Dokumenttext
● ● ● ● ● ● ●

Zur Österlichen Bußzeit 2022
Vorwort anlässlich der Ukrainekrise
Liebe Schwestern und Brüder,
vor dem eigentlichen Hirtenwort zur Fastenzeit, dessen Fertigstellung mit Kriegsbeginn in der Ukraine zusammenfiel, möchte ich Ihnen kurzfristig ein Wort des Dankes und der Ermutigung zusprechen.
Seit über eine Woche wissen wir uns mit dem Krieg im Osten Europas in einer Ausnahmesituation. Ihr Kinder und Jugendliche erlebt erstmals, dass ein Krieg uns so nahe ist und betroffen macht. Dabei ist Krieg nie eine Lösung und die Welt danach keinen Deut besser! Und noch schlimmer: Was vor über einer Woche begann, wird nicht in einer Woche vorbei sein. Wir werden mit unserer Solidarität einen langen
Atem brauchen – lassen Sie uns auch dann noch hinschauen, wenn die
Medien wieder aus anderen Teilen der Welt berichten.
Bereits der Prophet Jeremia kennt Gottes Gewissheit: „Ich will euch Zukunft und Hoffnung geben“ (Jer 29,11). In diesen Tagen erlebe ich, dass diese Verheißung schon Wirklichkeit wird – durch gelebte Nächstenliebe von Ihnen. Was ich in Europa, in unserem Land, aber besonders auch in unserem Bistum Dresden-Meißen an kleinen und
großen Initiativen wahrnehmen konnte, ist großartig und schenkt mir Hoffnung. Die spontane Sammlung von Hilfsgütern und die Transporte
an die Grenze, die vielen Spenden, die Bereitschaft, die eigenen vier Wände für Flüchtlinge zu öffnen, die anhaltenden öffentlichen Kundgebungen und das Gebet so vieler für den Frieden sind für mich Lichtschimmer in einer Welt, die uns wie finstere Nacht erscheint. Ich sehe dahinter die Sehnsucht vieler nach Menschlichkeit, Solidarität und Zusammenhalt. Es zeigt mir, wie sehr wir im Wert des friedlichen und gewaltfreien Miteinander zusammenstehen.

● ● ● ● ● ● ●

Rohdaten
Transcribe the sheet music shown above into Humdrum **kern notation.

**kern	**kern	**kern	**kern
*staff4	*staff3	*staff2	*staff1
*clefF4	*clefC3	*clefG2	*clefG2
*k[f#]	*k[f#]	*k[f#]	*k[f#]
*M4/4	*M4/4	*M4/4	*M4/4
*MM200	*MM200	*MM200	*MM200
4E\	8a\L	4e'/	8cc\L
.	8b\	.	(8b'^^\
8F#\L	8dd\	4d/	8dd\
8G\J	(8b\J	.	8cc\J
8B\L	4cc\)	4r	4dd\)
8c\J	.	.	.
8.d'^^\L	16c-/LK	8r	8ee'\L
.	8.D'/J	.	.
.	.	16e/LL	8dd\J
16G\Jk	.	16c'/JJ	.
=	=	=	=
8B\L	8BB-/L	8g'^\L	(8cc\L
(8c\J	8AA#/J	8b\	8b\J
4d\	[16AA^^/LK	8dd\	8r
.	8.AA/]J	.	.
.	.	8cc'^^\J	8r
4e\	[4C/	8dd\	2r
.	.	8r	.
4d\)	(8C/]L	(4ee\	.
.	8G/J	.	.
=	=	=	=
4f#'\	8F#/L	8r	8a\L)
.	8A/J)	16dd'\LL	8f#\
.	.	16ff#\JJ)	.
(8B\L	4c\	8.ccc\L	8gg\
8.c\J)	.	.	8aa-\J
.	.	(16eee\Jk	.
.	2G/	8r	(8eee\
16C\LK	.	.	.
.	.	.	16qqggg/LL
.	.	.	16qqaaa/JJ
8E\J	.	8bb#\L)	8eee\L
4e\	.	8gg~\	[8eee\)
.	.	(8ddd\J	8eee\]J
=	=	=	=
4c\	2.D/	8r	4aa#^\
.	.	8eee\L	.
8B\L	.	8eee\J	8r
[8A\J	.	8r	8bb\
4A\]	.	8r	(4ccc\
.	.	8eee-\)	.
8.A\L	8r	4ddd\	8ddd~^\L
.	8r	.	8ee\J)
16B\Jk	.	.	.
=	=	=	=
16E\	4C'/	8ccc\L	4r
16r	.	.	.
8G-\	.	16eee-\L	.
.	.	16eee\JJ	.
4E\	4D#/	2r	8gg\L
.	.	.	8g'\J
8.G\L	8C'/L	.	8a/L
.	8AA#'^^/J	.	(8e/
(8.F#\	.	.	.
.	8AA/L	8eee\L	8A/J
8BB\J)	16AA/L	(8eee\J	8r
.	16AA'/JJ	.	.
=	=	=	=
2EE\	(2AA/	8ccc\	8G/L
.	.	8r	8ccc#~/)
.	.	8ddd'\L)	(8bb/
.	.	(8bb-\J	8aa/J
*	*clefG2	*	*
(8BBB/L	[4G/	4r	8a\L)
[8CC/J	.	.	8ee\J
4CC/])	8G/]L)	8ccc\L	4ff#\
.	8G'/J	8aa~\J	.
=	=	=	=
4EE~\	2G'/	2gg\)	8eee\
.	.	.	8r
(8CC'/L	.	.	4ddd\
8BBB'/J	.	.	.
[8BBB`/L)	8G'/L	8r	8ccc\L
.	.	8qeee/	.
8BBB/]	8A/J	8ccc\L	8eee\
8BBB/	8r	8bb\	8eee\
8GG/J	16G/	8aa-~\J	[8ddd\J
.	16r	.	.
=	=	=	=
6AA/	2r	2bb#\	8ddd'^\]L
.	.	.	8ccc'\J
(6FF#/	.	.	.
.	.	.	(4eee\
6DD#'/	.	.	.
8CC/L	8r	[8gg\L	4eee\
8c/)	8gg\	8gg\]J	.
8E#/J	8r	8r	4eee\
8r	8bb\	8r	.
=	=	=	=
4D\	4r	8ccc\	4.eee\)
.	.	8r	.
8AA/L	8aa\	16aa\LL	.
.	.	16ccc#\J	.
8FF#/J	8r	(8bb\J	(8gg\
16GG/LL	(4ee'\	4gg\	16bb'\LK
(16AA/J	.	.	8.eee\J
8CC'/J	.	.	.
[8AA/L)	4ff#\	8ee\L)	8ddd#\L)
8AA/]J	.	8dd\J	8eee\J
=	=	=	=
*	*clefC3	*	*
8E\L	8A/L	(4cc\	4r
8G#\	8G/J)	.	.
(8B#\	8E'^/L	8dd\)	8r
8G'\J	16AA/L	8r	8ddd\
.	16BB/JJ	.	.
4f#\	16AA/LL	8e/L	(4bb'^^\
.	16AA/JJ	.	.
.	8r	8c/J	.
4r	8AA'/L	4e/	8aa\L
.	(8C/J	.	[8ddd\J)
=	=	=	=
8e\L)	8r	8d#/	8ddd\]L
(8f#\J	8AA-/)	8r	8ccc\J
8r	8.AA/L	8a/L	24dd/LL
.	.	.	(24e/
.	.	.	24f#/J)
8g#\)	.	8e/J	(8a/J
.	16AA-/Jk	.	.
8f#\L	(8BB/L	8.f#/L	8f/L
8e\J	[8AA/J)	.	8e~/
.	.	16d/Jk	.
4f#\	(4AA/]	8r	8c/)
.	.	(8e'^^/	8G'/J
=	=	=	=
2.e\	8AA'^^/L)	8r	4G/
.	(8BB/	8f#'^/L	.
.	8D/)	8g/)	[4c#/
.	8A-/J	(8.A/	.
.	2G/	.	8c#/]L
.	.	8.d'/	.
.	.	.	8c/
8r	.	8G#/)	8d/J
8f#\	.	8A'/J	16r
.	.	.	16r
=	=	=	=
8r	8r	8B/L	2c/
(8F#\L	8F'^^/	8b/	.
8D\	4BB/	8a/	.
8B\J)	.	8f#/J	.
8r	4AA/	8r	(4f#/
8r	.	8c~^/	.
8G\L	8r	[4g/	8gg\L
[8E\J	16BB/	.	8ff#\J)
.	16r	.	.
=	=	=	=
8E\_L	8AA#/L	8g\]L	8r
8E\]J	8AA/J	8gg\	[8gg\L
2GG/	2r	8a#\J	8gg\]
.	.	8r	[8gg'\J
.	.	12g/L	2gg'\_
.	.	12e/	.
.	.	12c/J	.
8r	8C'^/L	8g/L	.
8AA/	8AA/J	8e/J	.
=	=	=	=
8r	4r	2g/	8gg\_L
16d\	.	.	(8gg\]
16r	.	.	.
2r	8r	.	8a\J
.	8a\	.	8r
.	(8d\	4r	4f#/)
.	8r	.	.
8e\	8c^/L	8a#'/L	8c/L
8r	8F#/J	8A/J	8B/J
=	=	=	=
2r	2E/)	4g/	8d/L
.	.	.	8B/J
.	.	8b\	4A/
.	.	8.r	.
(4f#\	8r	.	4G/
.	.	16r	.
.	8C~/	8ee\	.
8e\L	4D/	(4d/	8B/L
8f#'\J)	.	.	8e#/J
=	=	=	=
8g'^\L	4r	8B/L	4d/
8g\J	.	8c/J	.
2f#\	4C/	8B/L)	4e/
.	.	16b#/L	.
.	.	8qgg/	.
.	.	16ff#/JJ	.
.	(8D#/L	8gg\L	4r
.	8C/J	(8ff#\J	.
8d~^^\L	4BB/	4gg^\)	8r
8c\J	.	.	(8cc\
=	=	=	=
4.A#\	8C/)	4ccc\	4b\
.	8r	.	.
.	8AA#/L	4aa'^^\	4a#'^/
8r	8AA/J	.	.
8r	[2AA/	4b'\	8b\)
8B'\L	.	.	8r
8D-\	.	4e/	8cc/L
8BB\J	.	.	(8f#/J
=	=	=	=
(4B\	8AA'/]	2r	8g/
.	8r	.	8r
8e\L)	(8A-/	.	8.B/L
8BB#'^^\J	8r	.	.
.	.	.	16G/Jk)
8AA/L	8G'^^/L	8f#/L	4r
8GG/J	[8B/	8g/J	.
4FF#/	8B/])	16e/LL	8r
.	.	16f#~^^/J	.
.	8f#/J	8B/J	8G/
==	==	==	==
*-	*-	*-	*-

● ● ● ● ● ● ●

Aufgabenstellung 1
Beantworte zum Vorwort zur Fastenzeit diese Fragen:
(a) Mit welchem Ereignis fiel die Fertigstellung des Hirtenworts zur Fastenzeit zusammen?
(b) Welcher Prophet wird zitiert, und mit welcher Stellenangabe?
(c) Welches Bistum wird genannt?
Aufgabenstellung 2
Liste alle Zeilen der Datensätze auf, in denen die Zeichenfolge „kern“ vorkommt. Achte dabei auf Groß- und Kleinschreibung.

Schriftliche Antwort 1
(a) Mit dem Kriegsbeginn in der Ukraine.
(b) Der Prophet Jeremia, mit der Stelle Jer 29,11.
(c) Das Bistum Dresden-Meißen.

Schriftliche Antwort 2
Transcribe the sheet music shown above into Humdrum **kern notation.
**kern	**kern	**kern	**kern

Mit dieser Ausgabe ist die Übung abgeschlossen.